Com’è noto la RAI destina annualmente molti milioni di euro provenienti dal canone radiotelevisivo, in appalti dati alle produzioni di film e/o fiction che utilizzano reclutatori e/o service poco trasparenti.

Siamo a conoscenza di molti episodi, ma riteniamo che possano essere solo la punta dell’iceberg.

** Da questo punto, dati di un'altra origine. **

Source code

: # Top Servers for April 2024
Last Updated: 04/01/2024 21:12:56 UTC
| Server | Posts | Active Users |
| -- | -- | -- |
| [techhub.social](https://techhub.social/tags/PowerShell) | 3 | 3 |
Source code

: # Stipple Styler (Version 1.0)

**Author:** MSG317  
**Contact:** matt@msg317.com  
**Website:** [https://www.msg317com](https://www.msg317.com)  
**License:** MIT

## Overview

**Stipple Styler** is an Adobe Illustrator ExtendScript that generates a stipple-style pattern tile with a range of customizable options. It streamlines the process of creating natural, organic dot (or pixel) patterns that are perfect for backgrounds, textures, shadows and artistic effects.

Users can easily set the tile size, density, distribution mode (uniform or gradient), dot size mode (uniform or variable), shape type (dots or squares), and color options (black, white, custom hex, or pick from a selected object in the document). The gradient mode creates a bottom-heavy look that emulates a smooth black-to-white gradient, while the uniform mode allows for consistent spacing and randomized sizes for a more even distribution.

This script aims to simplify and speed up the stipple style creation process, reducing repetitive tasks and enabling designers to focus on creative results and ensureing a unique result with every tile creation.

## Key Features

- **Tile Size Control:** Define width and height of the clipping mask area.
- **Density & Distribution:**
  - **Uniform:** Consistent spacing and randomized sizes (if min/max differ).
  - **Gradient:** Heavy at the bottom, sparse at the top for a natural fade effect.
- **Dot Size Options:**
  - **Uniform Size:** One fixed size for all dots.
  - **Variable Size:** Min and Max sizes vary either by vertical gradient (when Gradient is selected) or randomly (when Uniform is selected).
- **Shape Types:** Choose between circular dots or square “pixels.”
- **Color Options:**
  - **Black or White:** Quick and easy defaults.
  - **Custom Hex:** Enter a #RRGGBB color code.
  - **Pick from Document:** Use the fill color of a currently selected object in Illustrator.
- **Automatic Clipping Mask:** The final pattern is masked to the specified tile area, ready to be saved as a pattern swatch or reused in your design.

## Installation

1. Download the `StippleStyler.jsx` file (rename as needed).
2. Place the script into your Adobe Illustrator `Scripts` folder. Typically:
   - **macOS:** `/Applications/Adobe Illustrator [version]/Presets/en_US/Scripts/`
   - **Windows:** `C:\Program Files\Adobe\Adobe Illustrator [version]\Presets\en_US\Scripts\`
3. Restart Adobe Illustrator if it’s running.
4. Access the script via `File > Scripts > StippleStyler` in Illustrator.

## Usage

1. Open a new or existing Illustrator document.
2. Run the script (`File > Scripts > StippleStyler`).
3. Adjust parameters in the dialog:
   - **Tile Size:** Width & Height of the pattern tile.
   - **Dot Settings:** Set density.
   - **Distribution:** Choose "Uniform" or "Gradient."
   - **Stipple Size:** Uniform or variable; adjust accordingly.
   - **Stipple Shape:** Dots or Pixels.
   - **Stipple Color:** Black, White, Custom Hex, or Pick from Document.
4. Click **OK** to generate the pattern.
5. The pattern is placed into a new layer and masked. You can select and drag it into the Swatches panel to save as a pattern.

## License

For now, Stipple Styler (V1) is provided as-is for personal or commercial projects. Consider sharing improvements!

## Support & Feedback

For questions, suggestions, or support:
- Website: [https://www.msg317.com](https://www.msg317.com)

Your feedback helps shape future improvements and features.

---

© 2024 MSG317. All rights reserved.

E’ infatti ormai diventata prassi diffusa per questi Coordinatori dei generici e per i vari cosiddetti “Services” farsi pagare dal lavoratore per l’iscrizione e/o per rinnovo dell’archivio fotografico somme di denaro CHE NON SONO PREVISTE da alcuna normativa contrattuale e tanto meno di legge.

Quando tale richiesta diventa condizione per poter lavorare, pena l’esclusione dal mercato, assume a nostro avviso i connotati di una pratica illegale che potrebbe ipotizzarsi quale estorsiva, tanto più che né i Coordinatori, né i services sono soggetti autorizzati alla somministrazione di lavoro e né, tanto meno,i rapporti di lavoro che si istaurano sono trasparenti.

Per questo suggeriamo che diventino obbligatorie queste semplici regole di trasparenza:

 

1)    PUBBLICARE  ON-LINE IL PREVENTIVO DEL PIANO DI  LAVORAZIONE E IL CONSUNTIVO DI OGNI PRODOTTO CINE-AUDIOVISIVO FINANZIATO CON SOLDI PUBBLICI ED EUROPEI.

2)    CREARE UN COMITATO DI VIGILANZA, CON RAPPRESENTANZE DI LAVORATORI DEL SETTORE CINE-AUDIOVISIVO che FUNZIONI DA OSSERVATORIO SU TUTTI   I FINANZIAMENTI PUBBLICI.

3)    ALL’ATTO DI SALDARE UN FINANZIAMENTO , LO STATO O IL SOGGETTO PUBBLICO FINANZIATORE TRATTERRA’ LA SOMMA EQUIVALENTE , SULLA BASE DELLA RENDICONTAZIONE RICEVUTA , COMPRENSIVA DI EVENTUALI INTERESSI DEI CONTRIBUTI OMESSI E DELLE COMPETENZE NON LIQUIDATE.

4)    LO STATO  O IL SOGGETTO PUBBLICO FINANZIATORE DOVRA’ INOLTRE ESTINGUERE I CREDITI DEI LAVORATORI.

5)    DOPO CINQUE ANNI TUTTI I PRODOTTI REALIZZATI CON FINANZIAMENTI PUBBLICO O EUROPEI NON RESTITUITI, DOVRANNO DIVENTARE DI PROPRIETA’ DELLO STATO , CHE NE E’ PRODUTTORE ED EDITORE IN ULTIMA ISTANZA.

Chiediamo altresì che vengano  tenuti particolarmente sotto osservazioni i reclutatori di minori che ci risulta possano operare in modo del tutto incontrollato con il rischio di episodi di rilevanza penale.

Ringraziandola del  tempo dedicatoci, rimaniamo a sua disposizione per ogni chiarimento circa l’iniziativa e le nostre attività, esprimendole i nostri più vivi ringraziamenti per la considerazione che Lei riterrà di accordare alla presente richiesta.

La preghiamo di farci avere un suo riscontro via mail in caso di accettazione , e con l’occasione le porgiamo un cordiale saluto.